Attorneys close to the case said that Fitzgerald does not appear to be overly concerned or interested in any alleged discrepancy in Bush's statements about the leak case to investigators.
But "if Mr. Libby continues to misrepresent the government's case against him ... President Bush and most certainly Vice President Cheney may be caught in an embarrassing position," one attorney close to the case said. "Mr. Fitzgerald will not hesitate to remind Mr. Libby of his testimony when he appeared before the grand jury."
Speaking to college students and faculty at California State University Northridge last week, Wilson said that after President Bush cited the uranium claims in his State of the Union address he tried unsuccessfully for five months to get the White House to correct the record.

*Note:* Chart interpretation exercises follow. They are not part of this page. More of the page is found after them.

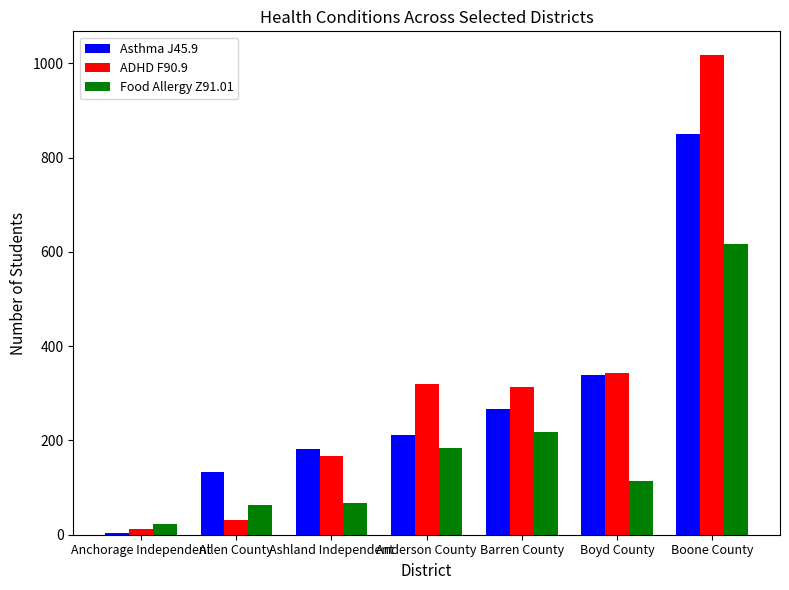

What is the label of the 6th bar from the left?

Boyd County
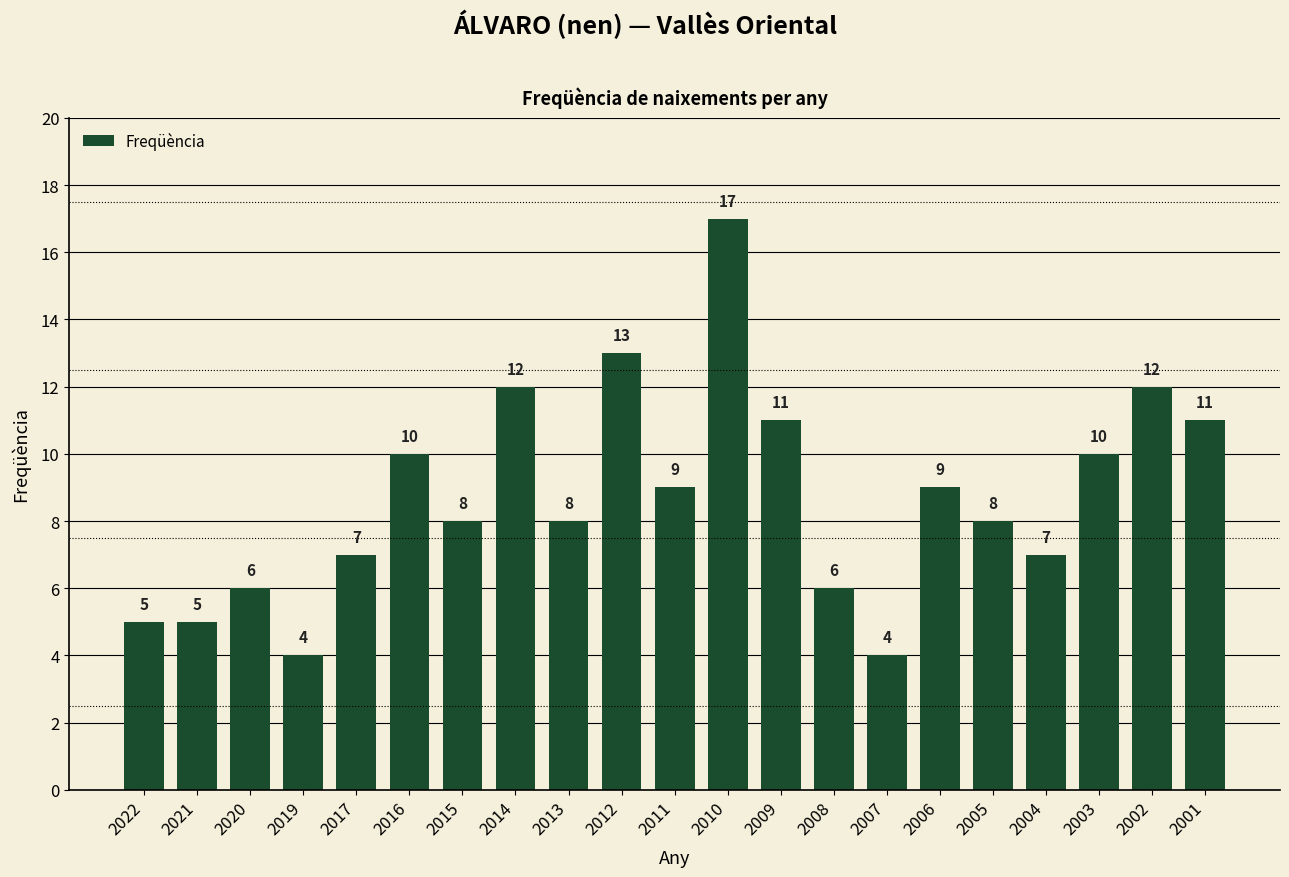

True or false: the data shows 12 at 2002.

True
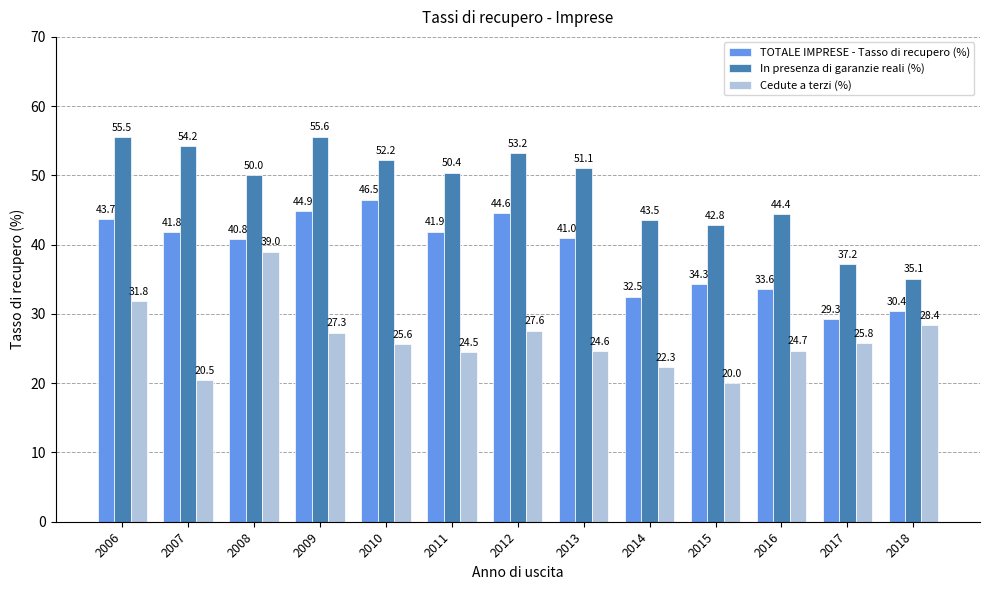

How many categories are shown in the chart?

13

"I had direct discussions with the State Department, Senate committees," Wilson said during a speech last Thursday. "I had numerous conversations to change what they were saying publicly. I had a civic duty to hold my government to account for what it had said and done."
Wilson said he was rebuffed at every instance and finally decided to write an op-ed in the New York Times and expose the administration for knowingly "twisting" the intelligence on the Iraqi nuclear threat to make a case for war. The op-ed appeared in the newspaper July 6, 2003. Wilson wrote that had he personally traveled to Niger to check out the Niger intelligence and had determined it was bogus.
"Nothing more, nothing less than challenging the government to come clean on this matter," Wilson said. "That's all I did."
In the interest of fairness, any person identified in this story who believes he has been portrayed unfairly or that the information about him is untrue will have the opportunity to respond in this space.